That isn’t likely to happen in Toronto, where the Leafs are managing a tight cap situation. It points to Dell being placed on waivers either Sunday or Monday with the organization hoping he clears and joins the taxi squad.
The uncertainty helps explain why both Dell and Hutchinson were signed to one-way contracts as free agents in October.
“We did that before we knew what the schedule was exactly going to look like and we just wanted to make sure that we had as much depth as possible,” Dubas said at the outset of training camp. “Not knowing the way that things were going to be, we just felt that having as many capable NHL goaltenders was going to be important.”
Once bitten, twice shy.
The new guys
This is a different group.
You throw Thornton, Simmonds and Zach Bogosian into a dressing room and you’re going to be adding some flavour. A sharp spike in career games played, not to mention chirps- and chatter-per-60. A big goal of this Leafs off-season was about changing the personality of the group.
“I’ve noticed a tremendous difference in that regard,” said head coach Sheldon Keefe.
Thornton is the biggest kid in blue and white, celebrating a goal by Marner during Saturday’s scrimmage as though the building was full of screaming fans and it actually meant something.
Celly scenes#LeafsForever pic.twitter.com/C612MkuUmy
— Toronto Maple Leafs (@MapleLeafs) January 10, 2021
It was no coincidence that Thornton got assigned a dressing room stall beside Tavares, a more serious lead-by-example type of captain. He can help shoulder the load. And as much as Jumbo is celebrated for his carefree approach to the game, he’s not afraid to speak his mind when he feels a teammate needs to be held to account — or the coach, as he gave Keefe the gears a couple times for skipping his line in Saturday’s scrimmage.
They won’t have to stitch a letter on his sweater for No. 97 to become part of the leadership group here.
“He can lean on me as much as he wants,” Thornton said of Tavares. “I can be vocal with him in the locker-room and just — you know, for me, just help. All I want to do is help guys play a long, long time. If any advice that I have to share with them [I’ll do it].”
Keefe pointed out that it’s easy to have good spirit among the group before any games have been lost. The new veterans have been tasked with helping make sure it stays that way.

Supplied material:

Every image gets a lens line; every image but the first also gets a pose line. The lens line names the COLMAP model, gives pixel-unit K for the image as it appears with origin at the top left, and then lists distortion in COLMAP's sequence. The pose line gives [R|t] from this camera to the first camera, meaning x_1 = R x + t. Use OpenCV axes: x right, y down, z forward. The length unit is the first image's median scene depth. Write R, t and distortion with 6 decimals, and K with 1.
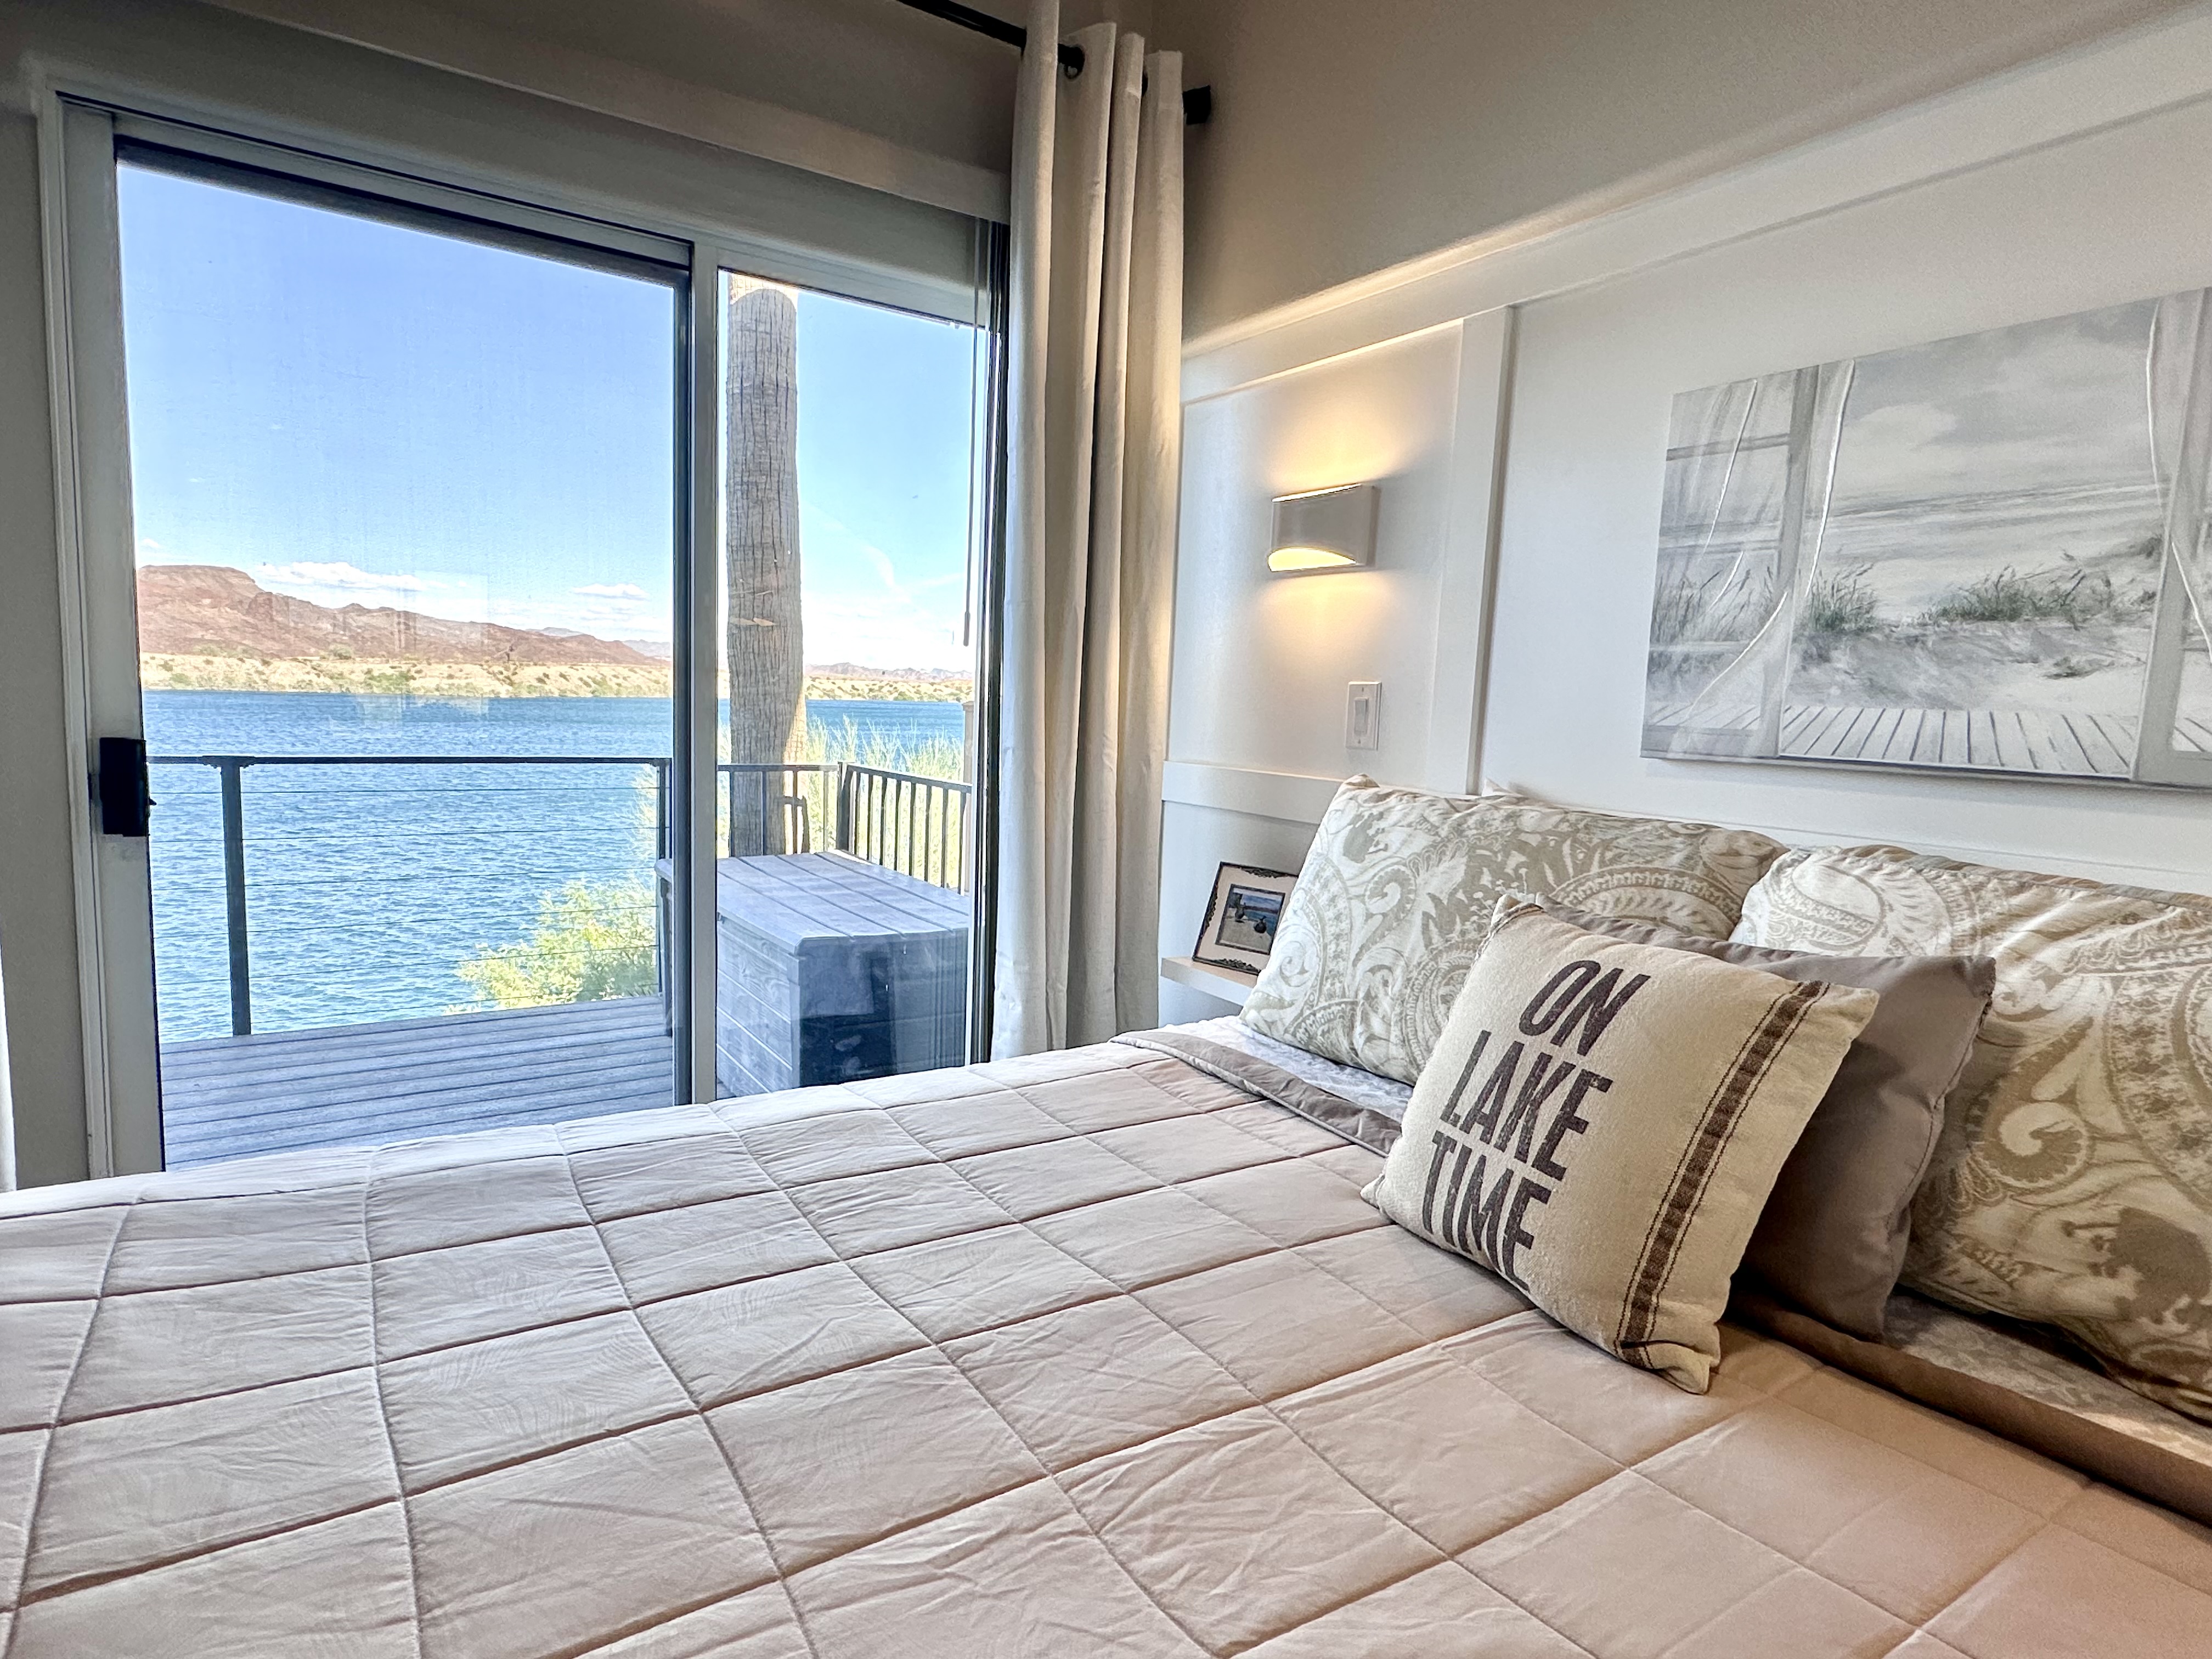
lens RADIAL K [[1213.7, 0, 1098.7], [0, 1213.7, 826.8], [0, 0, 1]] dist [-0.000224, -0.000219]
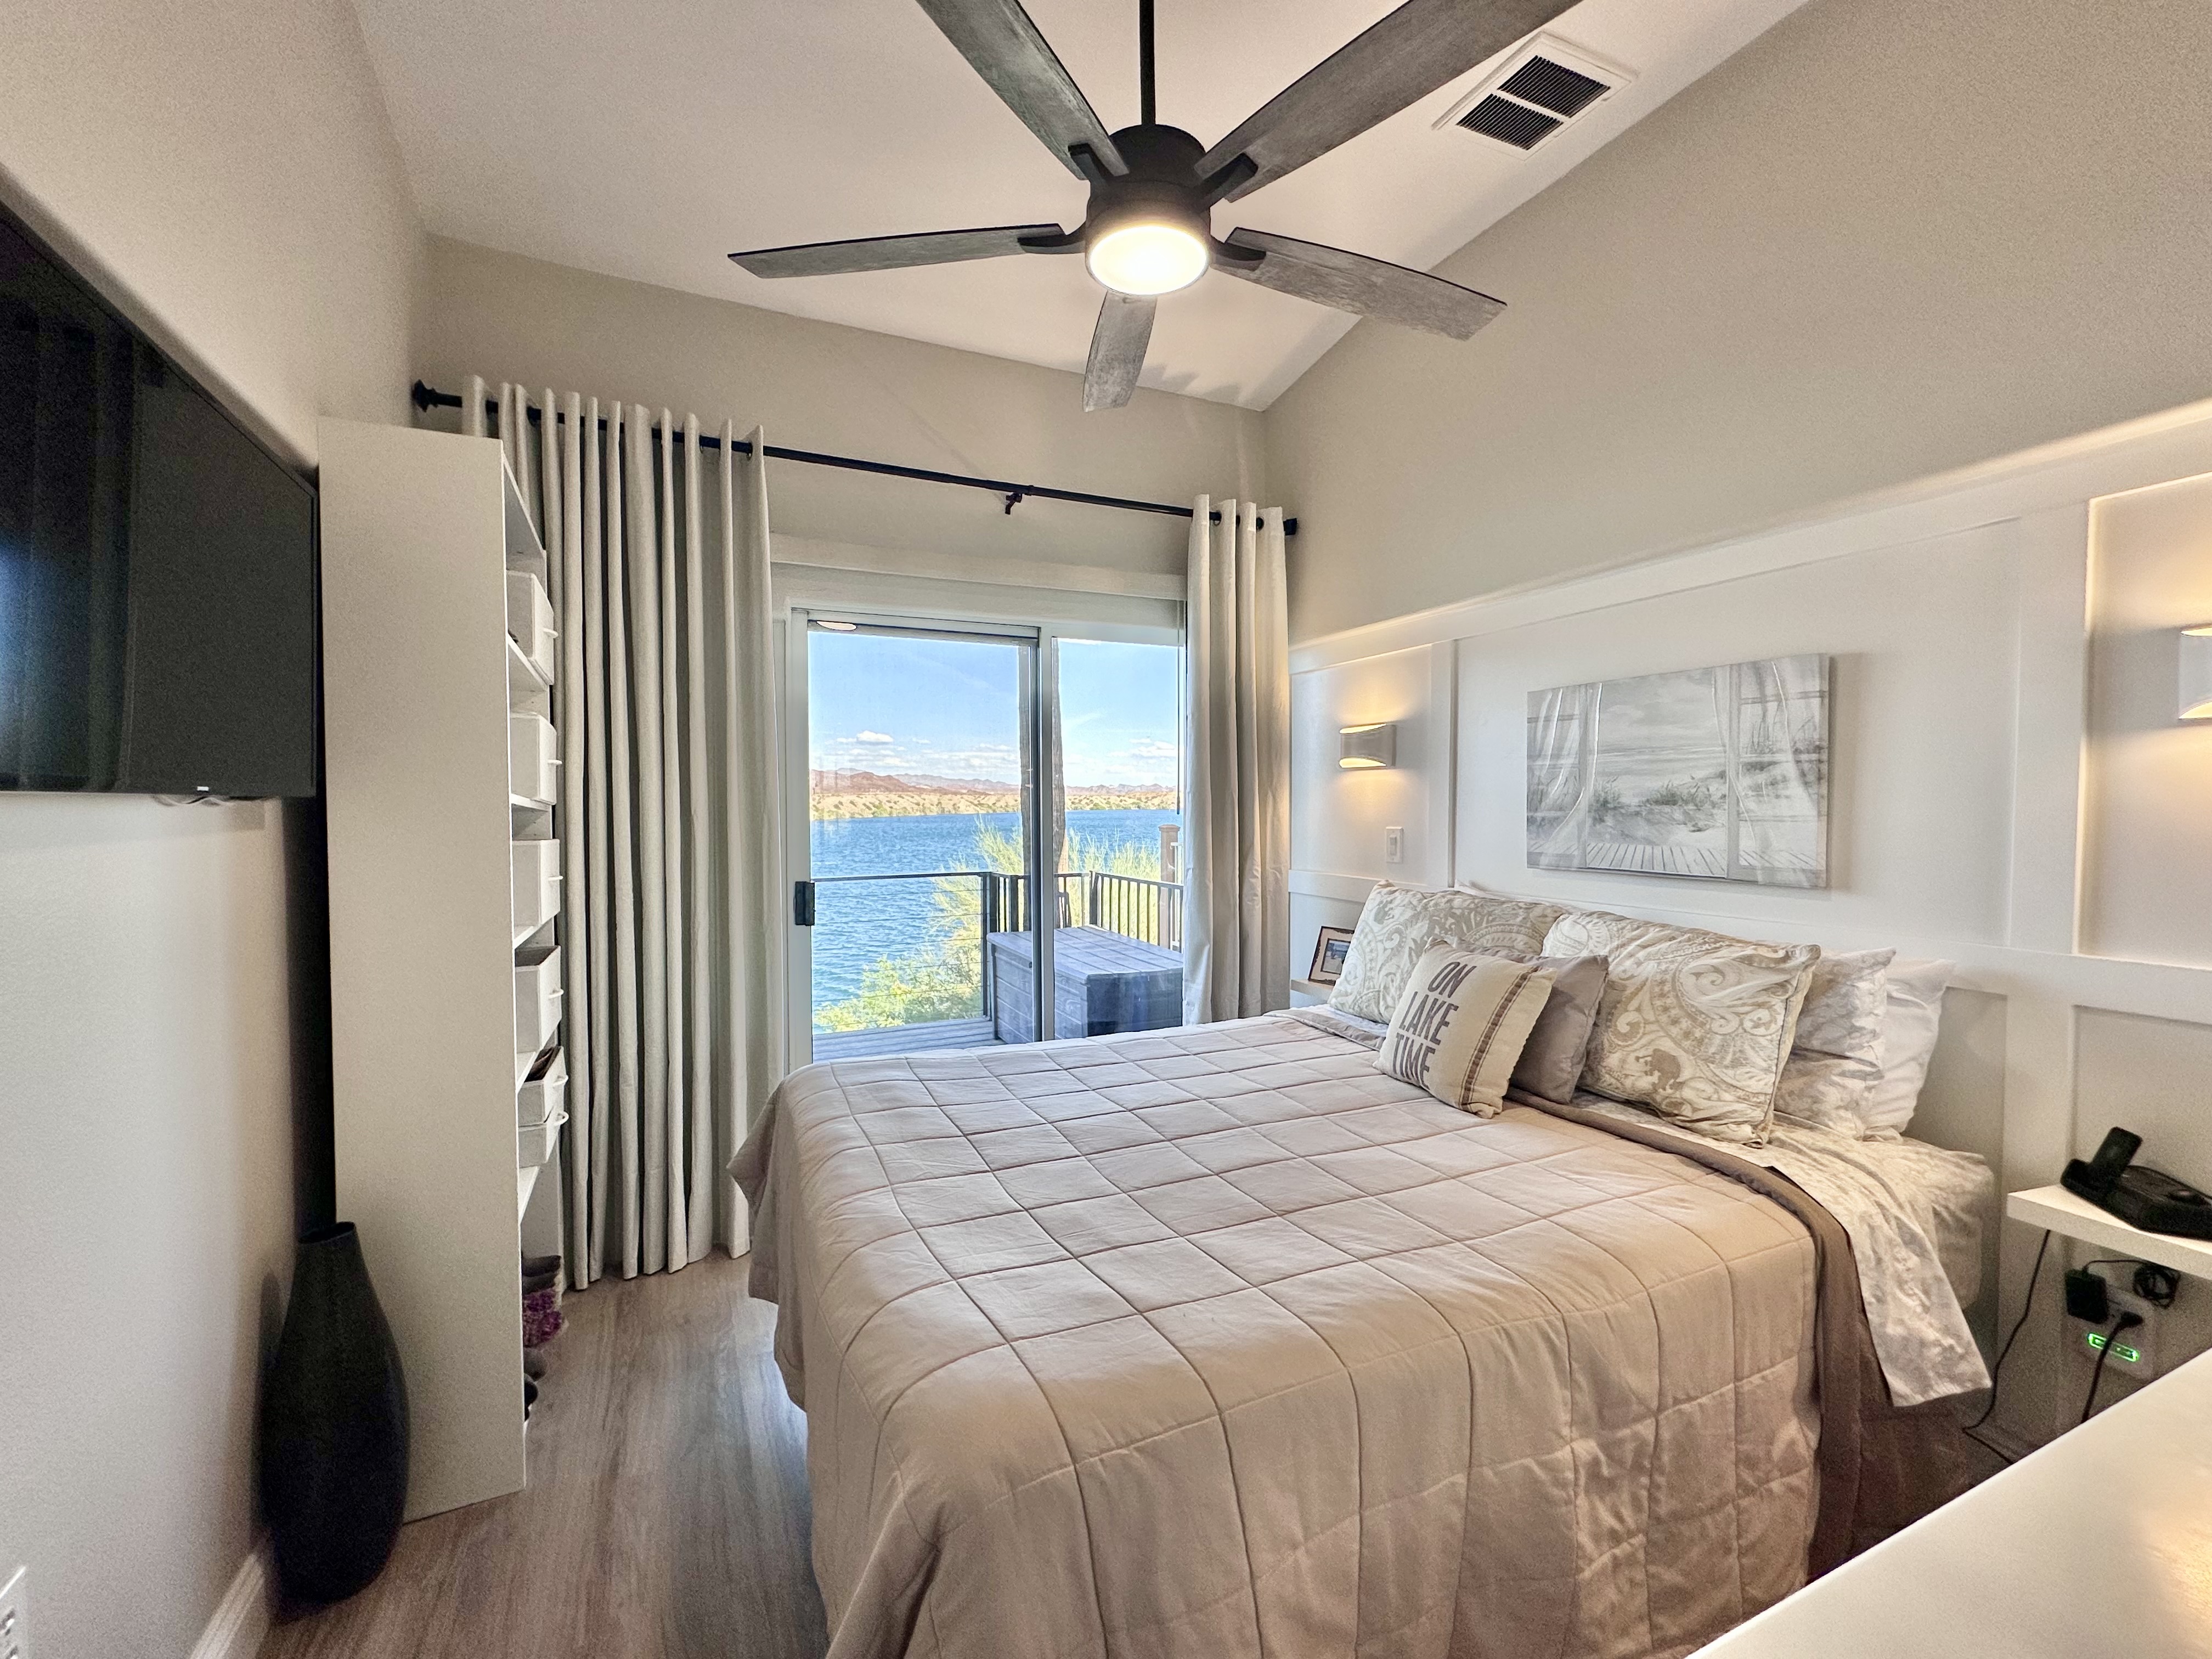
lens RADIAL K [[951.7, 0, 1106.0], [0, 951.7, 829.5], [0, 0, 1]] dist [0.000420, 0.000034]
pose [[0.988112, -0.039138, -0.148671, -0.001910], [0.027397, 0.996401, -0.080218, -0.017815], [0.151275, 0.075191, 0.985628, -0.848446]]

Tasks to perform:
A) In the Maple Leafs article, what kind of contracts were Dell and Hutchinson signed to as free agents?
B) Extend the Maple Leafs article, picking up after its last sentence.
The data comes from a separate source.

Outputs in order:
A) One-way contracts.

B)
The safety game
Lest anyone forget the most feared opponent this season, reminders are everywhere around the NHL.
The Dallas Stars have closed their practice facility for several days and are going to see at least their first three-regular season games rescheduled after six players and two staff members produced positive COVID-19 test results. Out of caution, the Columbus Blue Jackets cancelled practice Friday while the Pittsburgh Penguins called off a planned Saturday skate.
Toronto’s coaching staff has had players on high alert since before Christmas, reasoning that any outbreak in the week or two leading up to camp would negatively affect preparations for the regular season.
Caution is the word.
“We’ve got masks on all the time around here, we get tested every day,” said Thornton. “During meetings we’re seven, eight feet apart from each other so we’re keeping it real tight.”
Keefe stressed that they want to be mindful of doing their part in the community after getting an exemption to play out of Scotiabank Arena this season. But it goes deeper than that. The lesson from the NFL and NBA — where, for example, the Philadelphia 76ers got beaten Saturday while only having seven healthy players available — is that there’s competitive concerns at play here, too.
“We have talked a great deal about that,” said Keefe. “We’re trying to be as mindful of it as we can be with where we have our meetings. We’ve created more meeting space so we can spread people out and reduce any high-risk contacts and stuff like that.”
They’re back, and diligence is required to be at their best.